You simply can't meet more pleasant people anywhere in the world than in SE Asia. Laos in particular was full of smiling faces and welcoming individuals. Two interactions stand out among the rest.

The first was a Baci ceremony on our last night in Luang Prabang. We walked with our guide into an area with more houses and arrived at a community center. It was a simple wood plank building and was filled with five women and one man, elders in the community, and three young boys playing instruments. There was a beautiful flower arrangement in the center of the room and a few snacks that we were offered. The Baci ceremony is traditionally performed as a wish of safe travels. I asked our guide if this was still practiced today or just put on for our benefit, and he confirmed that when he left home for university the community came together for his Baci ceremony. 
Baci Ceremony
Baci Ceremony (Jessica Liles)
The women sang and each tied a white string around our wrists. It was a really special moment, and we felt incredibly lucky to have this bit of history and culture shared with us.

The second interaction was going to two of the villages in the hills where two small ethnic groups still live today. The Hmong and Lao villages were very simple, and we spent the morning sort of being a fly on the wall in their world. Both groups speak their own native tongue, which luckily our guide spoke as well. As we would walk past a group of women chatting or cleaning or what have you, our guide would stop and introduce us and explain who we were. Many asked us to sit and talk with them or brought us into their homes to show us more of how they live. The only way it can be described is "intimate" and completely unscripted, as we were the only people not from the village that we saw all day. It felt very special to be welcomed into the homes and lives of these people. 

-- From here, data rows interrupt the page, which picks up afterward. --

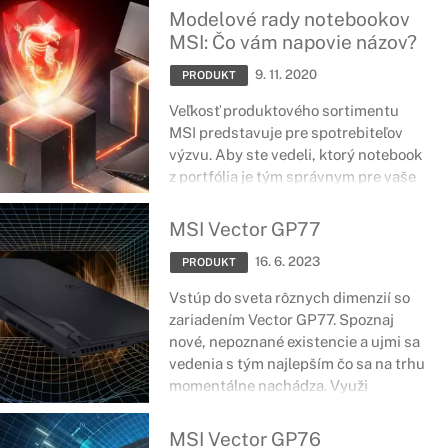
na ňom nachádzajú aplikácie,
Modelové rady notebookov
programy či operačný systém. V
MSI: Čo vám napovie názov?
prípade interných diskov svetového
9. 11. 2020
lídra v oblasti digitálnych úložných
PRODUKT
riešení - Western Digital, môžeme
Veľkosť produktového sortimentu
jednoducho identifikovať funkcie
MSI predstavuje pre spotrebiteľov
jednotlivých modelových rád podľa
výzvu. Aby ste vedeli, ktorý notebook
farby.
z portfólia je tým správnym pre vaše
potreby, prinášame prehľad
modelových rád, ktorý vám pomôže
MSI Vector GP77
sa rýchlo zorientovať v hierarchii
16. 6. 2023
notebookov od MSI.
PRODUKT
Vstúp do sveta rôznych dimenzií so
zariadením Vector GP77. Spoznaj
nové, nepoznané existencie a ujmi sa
vedenia s tým najlepším čo sa na trhu
momentálne nachádza. Využi
dostupné technológie a buď v popredí
bez obáv zo súperov.
MSI Vector GP76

Visiting local communities in Laos
Visiting local communities in Laos (Jessica Liles)
The kids had way too much fun having their pictures taken - we happened to be there after a particularly rainy night, so school had been cancelled - and we sat and spoke with one woman at length who was hoping to visit the U.S. to see her brother who lives here. She had saved enough money to make the trip, but her visa had been denied because the U.S. requires an extra amount saved in a bank account to visit. So she continues to save.